TASK DIRECTIONS: Reproduce verbatim the lines of the items below, beginning with the line that contains "Deckungssumme" and ending with the line that contains "Hundepension", both included.

SOURCE MATERIAL:
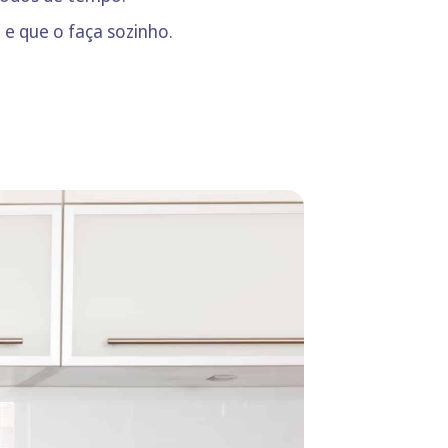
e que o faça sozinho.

--

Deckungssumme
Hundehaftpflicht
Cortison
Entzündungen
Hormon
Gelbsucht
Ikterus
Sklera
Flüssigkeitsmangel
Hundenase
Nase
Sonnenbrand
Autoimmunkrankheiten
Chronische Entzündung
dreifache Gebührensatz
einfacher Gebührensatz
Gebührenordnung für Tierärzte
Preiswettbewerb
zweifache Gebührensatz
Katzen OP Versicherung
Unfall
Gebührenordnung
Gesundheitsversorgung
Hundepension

SOLUTION FOR THIS PROBLEM:
Deckungssumme
Hundehaftpflicht
Cortison
Entzündungen
Hormon
Gelbsucht
Ikterus
Sklera
Flüssigkeitsmangel
Hundenase
Nase
Sonnenbrand
Autoimmunkrankheiten
Chronische Entzündung
dreifache Gebührensatz
einfacher Gebührensatz
Gebührenordnung für Tierärzte
Preiswettbewerb
zweifache Gebührensatz
Katzen OP Versicherung
Unfall
Gebührenordnung
Gesundheitsversorgung
Hundepension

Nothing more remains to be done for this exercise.